━━━━━ Input records

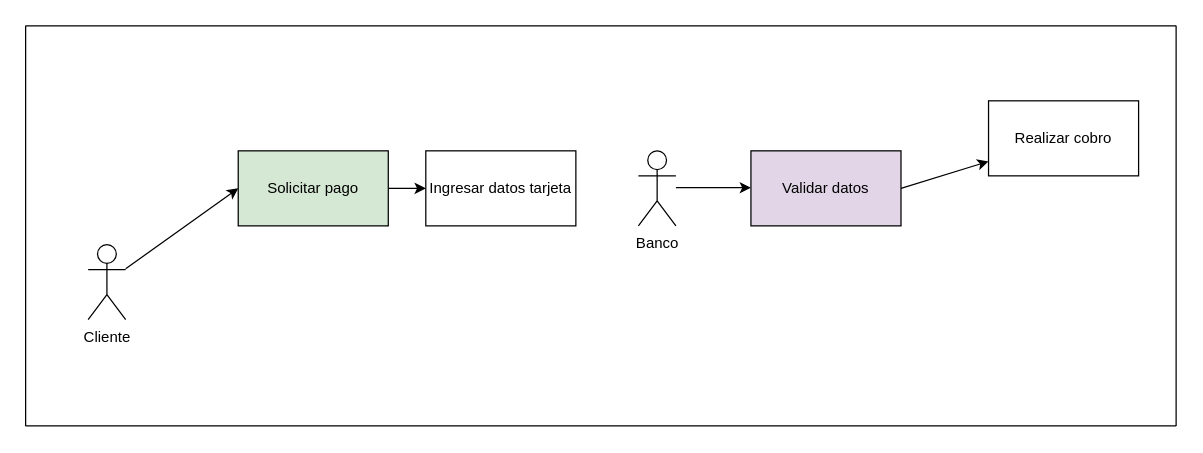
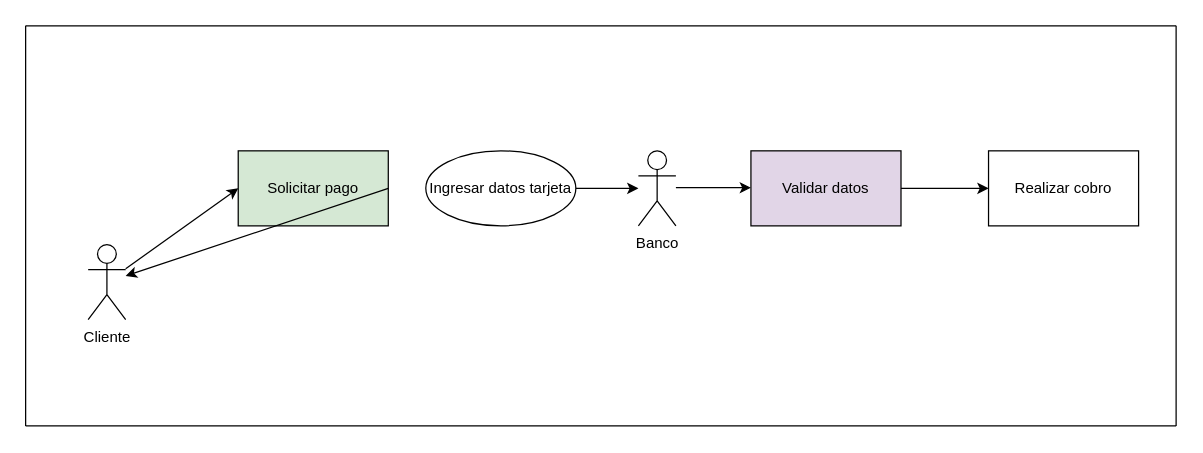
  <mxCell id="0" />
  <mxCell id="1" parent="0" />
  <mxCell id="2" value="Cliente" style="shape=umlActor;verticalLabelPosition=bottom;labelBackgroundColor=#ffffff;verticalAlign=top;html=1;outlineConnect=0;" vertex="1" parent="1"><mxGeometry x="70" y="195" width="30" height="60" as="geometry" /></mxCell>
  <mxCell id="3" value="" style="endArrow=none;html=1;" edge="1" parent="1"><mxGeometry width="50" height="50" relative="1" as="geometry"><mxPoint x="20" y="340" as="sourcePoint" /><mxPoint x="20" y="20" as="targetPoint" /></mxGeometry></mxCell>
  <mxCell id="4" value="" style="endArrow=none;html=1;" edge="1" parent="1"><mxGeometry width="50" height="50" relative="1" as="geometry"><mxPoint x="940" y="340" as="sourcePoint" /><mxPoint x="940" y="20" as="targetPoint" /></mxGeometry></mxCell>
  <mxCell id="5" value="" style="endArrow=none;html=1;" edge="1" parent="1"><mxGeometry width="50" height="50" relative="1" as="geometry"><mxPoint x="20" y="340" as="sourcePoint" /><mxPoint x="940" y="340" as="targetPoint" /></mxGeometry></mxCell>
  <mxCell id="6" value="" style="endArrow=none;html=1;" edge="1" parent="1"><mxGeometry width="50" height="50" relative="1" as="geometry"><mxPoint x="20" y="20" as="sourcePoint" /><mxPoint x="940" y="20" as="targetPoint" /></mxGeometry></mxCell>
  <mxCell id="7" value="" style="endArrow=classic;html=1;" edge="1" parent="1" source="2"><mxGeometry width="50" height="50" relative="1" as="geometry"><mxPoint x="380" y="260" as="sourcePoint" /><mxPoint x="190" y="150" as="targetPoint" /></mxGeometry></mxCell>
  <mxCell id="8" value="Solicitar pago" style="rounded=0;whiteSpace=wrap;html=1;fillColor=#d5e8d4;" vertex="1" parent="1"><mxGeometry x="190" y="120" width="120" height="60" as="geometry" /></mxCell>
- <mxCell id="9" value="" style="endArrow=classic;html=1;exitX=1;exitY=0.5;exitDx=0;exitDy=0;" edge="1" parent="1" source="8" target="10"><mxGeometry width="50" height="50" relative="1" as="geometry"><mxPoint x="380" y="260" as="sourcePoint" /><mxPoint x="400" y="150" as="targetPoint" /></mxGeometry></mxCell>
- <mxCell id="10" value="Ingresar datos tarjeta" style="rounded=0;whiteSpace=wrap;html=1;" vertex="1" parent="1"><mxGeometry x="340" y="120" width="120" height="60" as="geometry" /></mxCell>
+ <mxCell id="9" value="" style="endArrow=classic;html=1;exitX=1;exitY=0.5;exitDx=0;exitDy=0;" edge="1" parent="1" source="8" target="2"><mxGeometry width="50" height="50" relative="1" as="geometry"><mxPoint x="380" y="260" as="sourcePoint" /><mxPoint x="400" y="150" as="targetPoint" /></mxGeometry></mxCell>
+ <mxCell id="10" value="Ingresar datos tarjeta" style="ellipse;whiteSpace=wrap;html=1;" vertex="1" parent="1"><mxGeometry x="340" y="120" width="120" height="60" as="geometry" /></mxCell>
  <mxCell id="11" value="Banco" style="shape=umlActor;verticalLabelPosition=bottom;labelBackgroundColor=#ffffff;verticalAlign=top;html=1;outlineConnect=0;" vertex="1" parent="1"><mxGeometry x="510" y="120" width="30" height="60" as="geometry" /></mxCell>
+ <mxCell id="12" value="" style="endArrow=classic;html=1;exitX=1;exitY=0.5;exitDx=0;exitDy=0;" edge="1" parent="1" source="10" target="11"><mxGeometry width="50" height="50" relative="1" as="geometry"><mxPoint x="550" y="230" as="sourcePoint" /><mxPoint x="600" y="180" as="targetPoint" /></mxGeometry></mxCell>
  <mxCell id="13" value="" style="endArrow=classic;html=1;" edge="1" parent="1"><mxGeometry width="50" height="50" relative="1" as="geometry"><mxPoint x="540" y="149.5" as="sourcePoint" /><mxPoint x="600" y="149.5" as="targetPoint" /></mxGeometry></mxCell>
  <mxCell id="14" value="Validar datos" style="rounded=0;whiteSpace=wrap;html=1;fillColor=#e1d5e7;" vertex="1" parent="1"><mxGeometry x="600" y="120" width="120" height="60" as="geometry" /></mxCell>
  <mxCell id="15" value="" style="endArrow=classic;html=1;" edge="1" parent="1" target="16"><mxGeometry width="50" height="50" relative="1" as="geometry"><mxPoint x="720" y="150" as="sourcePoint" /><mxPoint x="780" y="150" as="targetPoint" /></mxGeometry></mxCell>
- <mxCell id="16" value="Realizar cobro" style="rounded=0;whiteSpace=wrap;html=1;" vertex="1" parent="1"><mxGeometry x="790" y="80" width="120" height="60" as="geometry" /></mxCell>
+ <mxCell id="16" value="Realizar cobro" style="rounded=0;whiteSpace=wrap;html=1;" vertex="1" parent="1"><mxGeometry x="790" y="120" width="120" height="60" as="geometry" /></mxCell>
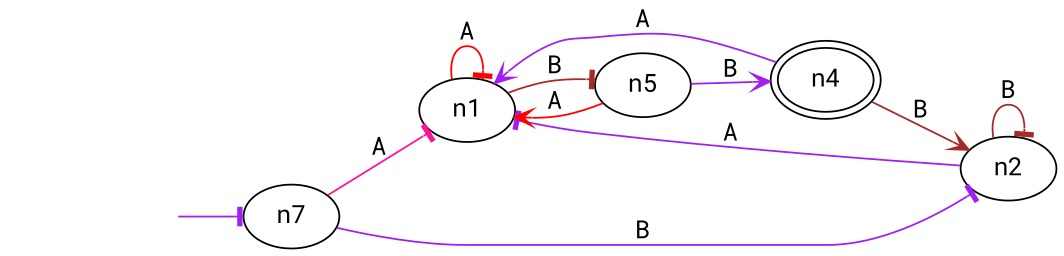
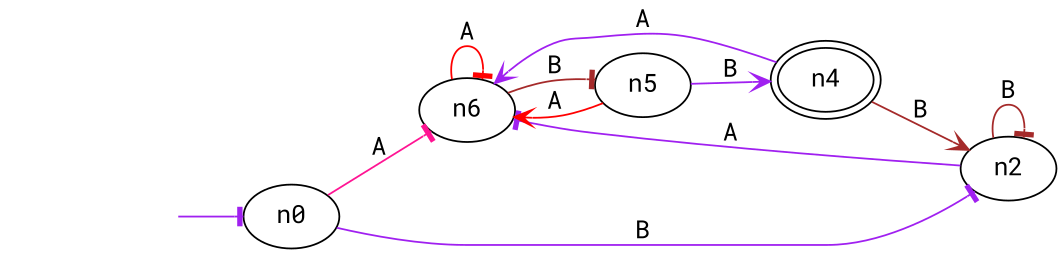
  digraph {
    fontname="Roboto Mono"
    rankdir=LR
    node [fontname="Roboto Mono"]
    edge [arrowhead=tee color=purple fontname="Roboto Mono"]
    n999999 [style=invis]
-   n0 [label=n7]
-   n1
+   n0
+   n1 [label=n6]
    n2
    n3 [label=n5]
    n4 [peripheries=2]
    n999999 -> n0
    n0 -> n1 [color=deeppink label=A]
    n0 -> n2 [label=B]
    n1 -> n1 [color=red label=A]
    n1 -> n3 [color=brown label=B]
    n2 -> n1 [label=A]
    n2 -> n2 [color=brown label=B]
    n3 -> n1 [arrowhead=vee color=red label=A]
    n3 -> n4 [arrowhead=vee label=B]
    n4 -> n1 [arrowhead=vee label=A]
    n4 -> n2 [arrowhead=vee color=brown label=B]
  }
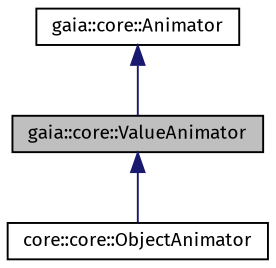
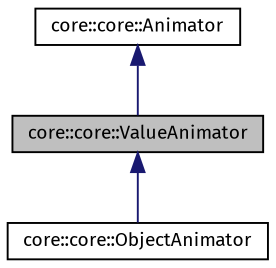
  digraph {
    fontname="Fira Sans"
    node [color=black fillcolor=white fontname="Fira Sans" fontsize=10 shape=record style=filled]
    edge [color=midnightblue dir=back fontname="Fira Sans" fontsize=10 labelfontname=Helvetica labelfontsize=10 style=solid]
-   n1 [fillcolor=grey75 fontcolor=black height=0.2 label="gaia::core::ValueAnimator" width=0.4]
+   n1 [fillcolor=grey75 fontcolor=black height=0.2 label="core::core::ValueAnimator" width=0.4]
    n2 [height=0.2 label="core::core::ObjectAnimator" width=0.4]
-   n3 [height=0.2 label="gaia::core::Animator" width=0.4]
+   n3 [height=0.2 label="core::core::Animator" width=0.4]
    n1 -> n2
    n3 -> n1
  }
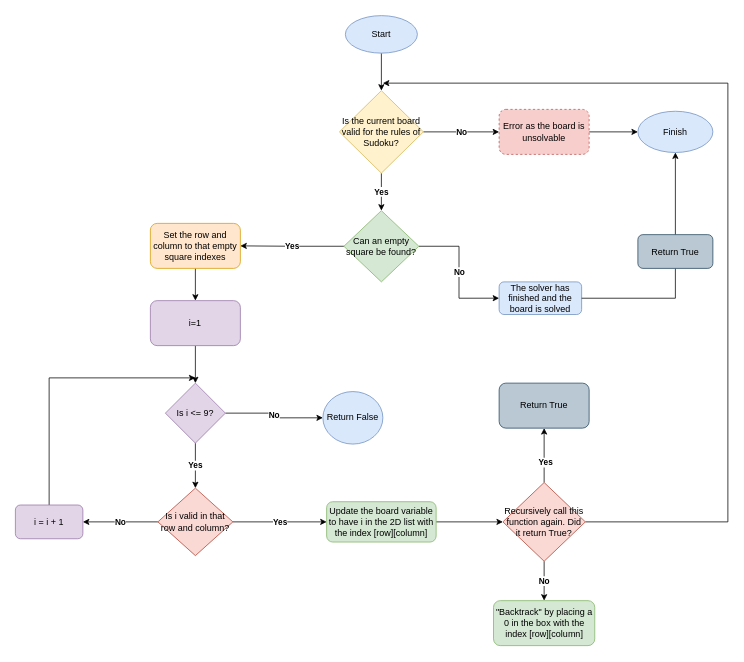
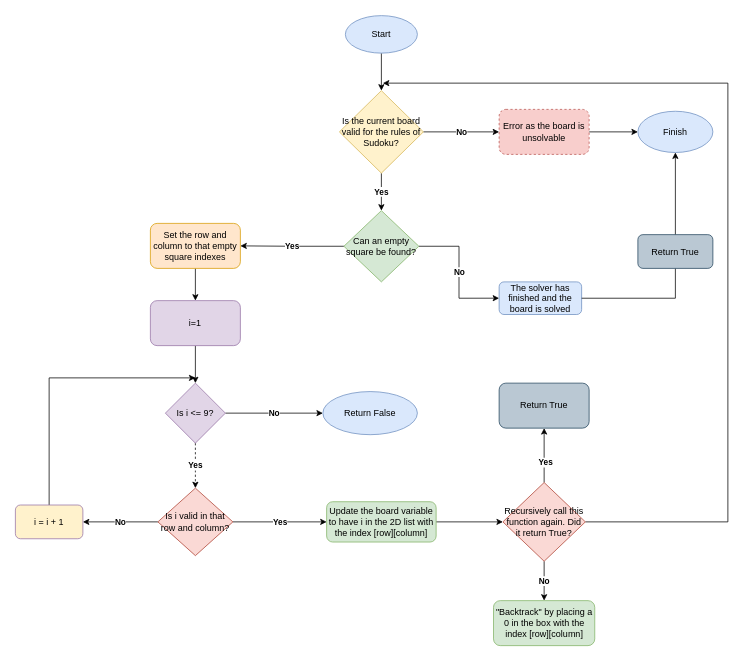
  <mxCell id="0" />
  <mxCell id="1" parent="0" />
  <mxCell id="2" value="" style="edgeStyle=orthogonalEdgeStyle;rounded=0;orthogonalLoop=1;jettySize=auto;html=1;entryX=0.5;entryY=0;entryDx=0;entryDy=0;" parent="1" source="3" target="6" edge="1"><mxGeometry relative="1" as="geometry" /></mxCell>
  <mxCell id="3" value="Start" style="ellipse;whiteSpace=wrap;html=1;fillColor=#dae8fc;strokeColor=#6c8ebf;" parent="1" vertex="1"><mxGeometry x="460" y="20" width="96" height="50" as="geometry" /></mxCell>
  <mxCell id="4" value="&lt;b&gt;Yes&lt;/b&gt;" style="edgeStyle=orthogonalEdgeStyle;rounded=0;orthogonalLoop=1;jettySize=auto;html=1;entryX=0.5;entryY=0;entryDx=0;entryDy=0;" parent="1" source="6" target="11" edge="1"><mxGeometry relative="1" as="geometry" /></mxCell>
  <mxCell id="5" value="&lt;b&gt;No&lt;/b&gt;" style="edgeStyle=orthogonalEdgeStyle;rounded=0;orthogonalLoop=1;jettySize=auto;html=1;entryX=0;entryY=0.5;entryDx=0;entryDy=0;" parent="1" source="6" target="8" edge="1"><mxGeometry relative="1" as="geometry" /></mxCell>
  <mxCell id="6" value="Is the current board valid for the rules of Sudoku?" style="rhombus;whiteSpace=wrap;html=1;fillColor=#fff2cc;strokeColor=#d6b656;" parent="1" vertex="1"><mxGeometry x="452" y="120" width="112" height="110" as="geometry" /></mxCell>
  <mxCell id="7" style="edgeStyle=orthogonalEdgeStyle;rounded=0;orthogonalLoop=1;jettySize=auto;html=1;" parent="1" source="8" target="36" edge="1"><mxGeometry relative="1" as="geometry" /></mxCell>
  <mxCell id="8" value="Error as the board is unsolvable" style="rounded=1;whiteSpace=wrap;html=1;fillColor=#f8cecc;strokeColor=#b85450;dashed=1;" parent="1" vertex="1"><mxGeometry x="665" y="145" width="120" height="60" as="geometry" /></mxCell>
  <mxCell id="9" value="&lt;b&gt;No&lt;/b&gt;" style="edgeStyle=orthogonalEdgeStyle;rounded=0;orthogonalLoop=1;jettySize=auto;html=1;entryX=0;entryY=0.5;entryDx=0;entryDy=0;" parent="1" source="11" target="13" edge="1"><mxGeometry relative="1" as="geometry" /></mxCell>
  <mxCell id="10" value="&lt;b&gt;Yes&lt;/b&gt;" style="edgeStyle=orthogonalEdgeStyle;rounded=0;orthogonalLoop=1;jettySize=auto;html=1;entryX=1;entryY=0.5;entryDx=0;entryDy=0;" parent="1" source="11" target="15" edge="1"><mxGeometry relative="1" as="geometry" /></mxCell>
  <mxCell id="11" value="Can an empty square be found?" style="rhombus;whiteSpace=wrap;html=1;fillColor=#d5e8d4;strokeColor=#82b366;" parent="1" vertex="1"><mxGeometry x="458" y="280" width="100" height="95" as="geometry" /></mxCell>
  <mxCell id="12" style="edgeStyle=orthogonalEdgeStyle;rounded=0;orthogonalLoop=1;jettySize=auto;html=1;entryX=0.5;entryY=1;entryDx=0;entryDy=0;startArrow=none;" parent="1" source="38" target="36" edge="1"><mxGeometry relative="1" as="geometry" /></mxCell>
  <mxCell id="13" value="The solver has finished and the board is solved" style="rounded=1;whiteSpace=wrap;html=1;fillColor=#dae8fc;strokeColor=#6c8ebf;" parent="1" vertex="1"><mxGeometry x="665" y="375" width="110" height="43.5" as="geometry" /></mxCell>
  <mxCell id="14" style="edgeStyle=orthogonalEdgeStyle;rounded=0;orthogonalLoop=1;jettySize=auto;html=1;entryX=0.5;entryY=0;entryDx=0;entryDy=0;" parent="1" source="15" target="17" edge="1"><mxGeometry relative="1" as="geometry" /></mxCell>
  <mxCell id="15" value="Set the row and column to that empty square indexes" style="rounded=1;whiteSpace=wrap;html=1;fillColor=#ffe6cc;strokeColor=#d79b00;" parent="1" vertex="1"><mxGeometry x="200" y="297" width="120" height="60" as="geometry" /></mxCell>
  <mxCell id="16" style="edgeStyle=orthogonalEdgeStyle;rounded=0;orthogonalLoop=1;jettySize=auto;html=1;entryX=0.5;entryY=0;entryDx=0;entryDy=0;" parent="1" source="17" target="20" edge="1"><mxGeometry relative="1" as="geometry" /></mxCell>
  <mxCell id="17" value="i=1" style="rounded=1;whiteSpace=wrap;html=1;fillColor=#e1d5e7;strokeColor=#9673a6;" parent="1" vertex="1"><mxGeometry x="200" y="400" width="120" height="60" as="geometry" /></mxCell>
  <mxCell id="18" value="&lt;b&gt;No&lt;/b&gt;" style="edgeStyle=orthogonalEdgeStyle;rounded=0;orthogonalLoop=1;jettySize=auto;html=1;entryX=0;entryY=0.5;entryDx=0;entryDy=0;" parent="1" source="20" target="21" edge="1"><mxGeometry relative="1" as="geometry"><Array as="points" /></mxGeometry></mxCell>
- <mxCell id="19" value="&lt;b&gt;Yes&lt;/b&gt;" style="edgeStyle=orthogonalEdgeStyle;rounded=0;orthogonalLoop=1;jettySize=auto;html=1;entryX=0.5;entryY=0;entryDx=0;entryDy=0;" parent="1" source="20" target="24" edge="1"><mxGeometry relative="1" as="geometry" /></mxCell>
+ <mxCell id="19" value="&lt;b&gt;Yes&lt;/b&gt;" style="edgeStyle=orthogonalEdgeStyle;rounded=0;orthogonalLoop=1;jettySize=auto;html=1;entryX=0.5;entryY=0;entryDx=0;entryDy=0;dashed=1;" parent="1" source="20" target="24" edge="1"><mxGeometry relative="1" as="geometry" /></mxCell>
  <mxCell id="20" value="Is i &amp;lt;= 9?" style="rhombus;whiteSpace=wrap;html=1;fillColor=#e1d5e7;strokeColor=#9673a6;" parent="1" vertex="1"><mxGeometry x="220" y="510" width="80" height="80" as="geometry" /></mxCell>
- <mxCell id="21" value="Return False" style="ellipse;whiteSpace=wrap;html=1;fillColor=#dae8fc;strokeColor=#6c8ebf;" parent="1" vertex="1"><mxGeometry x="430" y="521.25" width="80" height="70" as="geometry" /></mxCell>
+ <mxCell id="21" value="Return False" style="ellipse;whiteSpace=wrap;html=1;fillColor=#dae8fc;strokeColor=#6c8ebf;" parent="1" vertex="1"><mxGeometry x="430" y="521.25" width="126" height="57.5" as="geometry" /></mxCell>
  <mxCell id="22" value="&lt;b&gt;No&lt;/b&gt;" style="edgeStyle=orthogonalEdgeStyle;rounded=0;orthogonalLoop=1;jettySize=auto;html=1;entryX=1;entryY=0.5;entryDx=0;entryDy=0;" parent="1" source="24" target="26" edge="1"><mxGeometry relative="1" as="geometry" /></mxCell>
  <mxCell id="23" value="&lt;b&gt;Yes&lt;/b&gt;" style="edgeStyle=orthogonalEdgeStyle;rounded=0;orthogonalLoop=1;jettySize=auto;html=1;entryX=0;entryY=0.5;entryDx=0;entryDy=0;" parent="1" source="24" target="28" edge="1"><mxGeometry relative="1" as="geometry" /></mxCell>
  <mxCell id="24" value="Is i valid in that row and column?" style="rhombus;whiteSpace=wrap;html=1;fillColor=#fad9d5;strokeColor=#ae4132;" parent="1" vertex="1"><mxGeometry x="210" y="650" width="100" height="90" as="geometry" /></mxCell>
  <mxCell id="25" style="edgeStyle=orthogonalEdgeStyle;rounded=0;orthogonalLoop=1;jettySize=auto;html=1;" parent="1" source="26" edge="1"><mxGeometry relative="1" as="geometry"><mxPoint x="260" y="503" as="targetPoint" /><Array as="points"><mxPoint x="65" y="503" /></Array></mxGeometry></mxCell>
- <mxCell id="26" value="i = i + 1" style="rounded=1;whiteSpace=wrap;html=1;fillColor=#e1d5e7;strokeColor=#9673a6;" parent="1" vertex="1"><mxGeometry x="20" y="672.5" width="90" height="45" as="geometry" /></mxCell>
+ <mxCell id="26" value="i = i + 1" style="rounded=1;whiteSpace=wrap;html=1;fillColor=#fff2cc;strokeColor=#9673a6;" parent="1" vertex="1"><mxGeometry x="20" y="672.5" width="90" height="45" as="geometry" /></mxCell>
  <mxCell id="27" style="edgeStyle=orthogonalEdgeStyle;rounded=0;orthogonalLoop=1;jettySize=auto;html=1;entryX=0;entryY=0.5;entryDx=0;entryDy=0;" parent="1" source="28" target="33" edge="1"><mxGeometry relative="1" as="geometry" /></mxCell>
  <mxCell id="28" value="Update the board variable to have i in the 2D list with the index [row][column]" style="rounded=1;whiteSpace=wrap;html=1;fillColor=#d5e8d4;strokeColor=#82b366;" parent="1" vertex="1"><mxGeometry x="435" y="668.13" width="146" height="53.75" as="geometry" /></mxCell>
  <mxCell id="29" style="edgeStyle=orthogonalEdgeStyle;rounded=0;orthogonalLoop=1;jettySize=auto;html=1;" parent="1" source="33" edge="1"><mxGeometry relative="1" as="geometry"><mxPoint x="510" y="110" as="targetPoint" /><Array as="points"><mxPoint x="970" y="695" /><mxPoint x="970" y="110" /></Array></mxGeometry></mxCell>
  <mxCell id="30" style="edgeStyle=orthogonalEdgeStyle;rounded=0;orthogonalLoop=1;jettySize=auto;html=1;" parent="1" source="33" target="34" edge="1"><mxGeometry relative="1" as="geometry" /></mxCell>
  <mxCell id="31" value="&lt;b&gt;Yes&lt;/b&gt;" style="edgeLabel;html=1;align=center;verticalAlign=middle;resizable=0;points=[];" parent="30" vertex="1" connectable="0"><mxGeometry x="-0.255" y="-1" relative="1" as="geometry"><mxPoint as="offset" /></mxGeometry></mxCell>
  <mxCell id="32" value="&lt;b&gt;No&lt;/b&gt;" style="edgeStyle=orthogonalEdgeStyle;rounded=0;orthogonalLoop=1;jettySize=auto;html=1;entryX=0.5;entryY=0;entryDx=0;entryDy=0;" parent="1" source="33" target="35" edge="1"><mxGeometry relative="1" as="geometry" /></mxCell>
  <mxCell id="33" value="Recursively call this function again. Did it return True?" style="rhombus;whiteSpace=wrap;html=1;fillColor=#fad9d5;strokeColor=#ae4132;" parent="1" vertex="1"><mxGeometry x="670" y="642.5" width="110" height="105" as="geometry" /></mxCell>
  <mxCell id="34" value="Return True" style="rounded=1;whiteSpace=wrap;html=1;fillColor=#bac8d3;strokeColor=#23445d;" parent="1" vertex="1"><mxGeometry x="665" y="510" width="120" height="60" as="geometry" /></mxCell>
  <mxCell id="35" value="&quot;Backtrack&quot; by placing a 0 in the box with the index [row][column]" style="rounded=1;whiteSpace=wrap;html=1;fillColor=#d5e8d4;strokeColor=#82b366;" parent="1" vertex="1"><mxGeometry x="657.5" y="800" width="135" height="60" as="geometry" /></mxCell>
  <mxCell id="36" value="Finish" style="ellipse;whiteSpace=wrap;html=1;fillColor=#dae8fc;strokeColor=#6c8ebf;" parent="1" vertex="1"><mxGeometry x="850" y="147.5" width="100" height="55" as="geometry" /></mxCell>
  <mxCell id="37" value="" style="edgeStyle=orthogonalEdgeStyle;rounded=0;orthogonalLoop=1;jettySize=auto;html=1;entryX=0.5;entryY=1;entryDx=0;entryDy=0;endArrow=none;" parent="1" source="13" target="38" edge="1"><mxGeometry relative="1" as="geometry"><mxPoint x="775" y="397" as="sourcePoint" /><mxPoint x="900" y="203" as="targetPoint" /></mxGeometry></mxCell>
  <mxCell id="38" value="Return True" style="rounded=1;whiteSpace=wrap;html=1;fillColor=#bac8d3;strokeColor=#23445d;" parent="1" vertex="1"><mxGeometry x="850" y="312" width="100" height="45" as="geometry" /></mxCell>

━━━━━━━━━━

#### Set task
Which lines of the records above contain the string "fontsize"? Gather every such line in full, treating uppercase and lowercase as different.

#### Solution for this task
    node [color=black fillcolor=white fontname="Fira Sans" fontsize=10 shape=record style=filled]
    edge [color=midnightblue dir=back fontname="Fira Sans" fontsize=10 labelfontname=Helvetica labelfontsize=10 style=solid]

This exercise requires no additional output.